General TY Danjuma, chairman of the TY Danjuma Foundation, knows what it’s like to suffer from an NTD. During his time in the Nigerian army, Danjuma contracted onchocerciasis (also known as river blindness) and felt the pain and discomfort of tiny worms crawling through his skin. He was treated in a few weeks and went on to have a successful career in the army and in the Nigerian government. But, as a result of his experience, Danjuma recognizes the need for programs to control onchocerciasis and other NTDs.

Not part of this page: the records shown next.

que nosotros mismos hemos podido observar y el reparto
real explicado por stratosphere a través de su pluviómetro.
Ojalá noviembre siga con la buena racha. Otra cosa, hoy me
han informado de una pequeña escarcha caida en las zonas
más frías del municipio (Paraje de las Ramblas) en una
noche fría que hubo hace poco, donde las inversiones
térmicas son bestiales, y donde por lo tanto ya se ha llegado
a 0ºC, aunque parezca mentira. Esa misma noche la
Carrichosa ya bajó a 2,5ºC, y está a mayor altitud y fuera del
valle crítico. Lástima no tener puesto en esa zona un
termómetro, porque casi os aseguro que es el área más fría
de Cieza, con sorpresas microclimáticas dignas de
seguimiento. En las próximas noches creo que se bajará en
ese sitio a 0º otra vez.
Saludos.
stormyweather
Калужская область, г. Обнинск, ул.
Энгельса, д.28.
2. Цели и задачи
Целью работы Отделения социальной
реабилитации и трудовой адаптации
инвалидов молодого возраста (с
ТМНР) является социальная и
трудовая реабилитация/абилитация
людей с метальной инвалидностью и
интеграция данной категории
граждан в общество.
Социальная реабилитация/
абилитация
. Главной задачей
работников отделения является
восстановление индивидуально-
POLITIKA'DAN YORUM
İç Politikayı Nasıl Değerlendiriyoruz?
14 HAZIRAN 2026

“It’s heartbreaking that lives continue to be destroyed,” Danjuma said at an event hosted recently by the Center for Strategic & International Studies (CSIS) and the Sabin Vaccine Institute.
Danjuma is at the forefront of a new philanthropic movement where Africans are helping fellow Africans. At the event, Danjuma, along with representatives from the World Bank, the Bill & Melinda Gates Foundation, the Sabin Vaccine Institute and CSIS, discussed how this kind of emerging African leadership will help make NTD elimination possible. Several other groups are also joining this movement—including pharmaceutical companies, philanthropic organizations, governments, and not-for-profit groups—focusing on how to improve access to vital medicines, strengthen health systems for NTD control and develop new treatments.
NTDs are a group of diseases that affect more than one billion people worldwide, primarily those living in the world’s poorest communities. They can cause blindness or disfigurement and they keep kids from learning and adults from leading productive lives. Speakers at the CSIS event agreed that the time is now to take action and make NTD control a global health priority.
This movement has already begun. Last month, at an event called the London Declaration, pharmaceutical companies, governments and global health organizations committed to eliminating ten NTDs by 2020 by increasing drug donations, expanding drug and health service delivery programs and investing in research and development to find the best solutions for NTD control. In Africa, General Danjuma rallied African governments and development organizations to support the continuation of the African Programme for Onchocerciasis Control (APOC), which led to large contributions from Nigerian officials and from the Nigerian government. Despite the fact that President Obama’s fiscal year 2012 budget request proposed a 24 percent reduction to NTD control and elimination efforts, the financial commitments made by African leaders and at the London Declaration signify that there is momentum to eliminate NTDs. It is critical that the US Government is a part of this movement.
Also speaking at the event, Dr. Donald Bundy, lead health specialist for Africa at the World Bank, commended General Danjuma and other African leaders working to improve the health and the lives of Africa’s neglected people, the people “at the end of the road.” Drs. Neeraj Mistry, managing director of the Global Network, and Julie Jacobson, senior program officer for the Bill & Melinda Gates Foundations, reminded us that there is also a role for everyone in the fight against NTDs. With popular support, the NTD community will also have a stronger pull on political will, which is especially important in NTD endemic countries.
According to Dr. Mistry, this was the rationale behind launching the Global Network’s new campaign, END7, which invites all people to be a part of the elimination of NTDs. For just 50 cents, anyone around the world can help treat a person for an entire year. Even this small donation will help people be a part of the collaboration that is necessary to make the end of NTDs truly possible.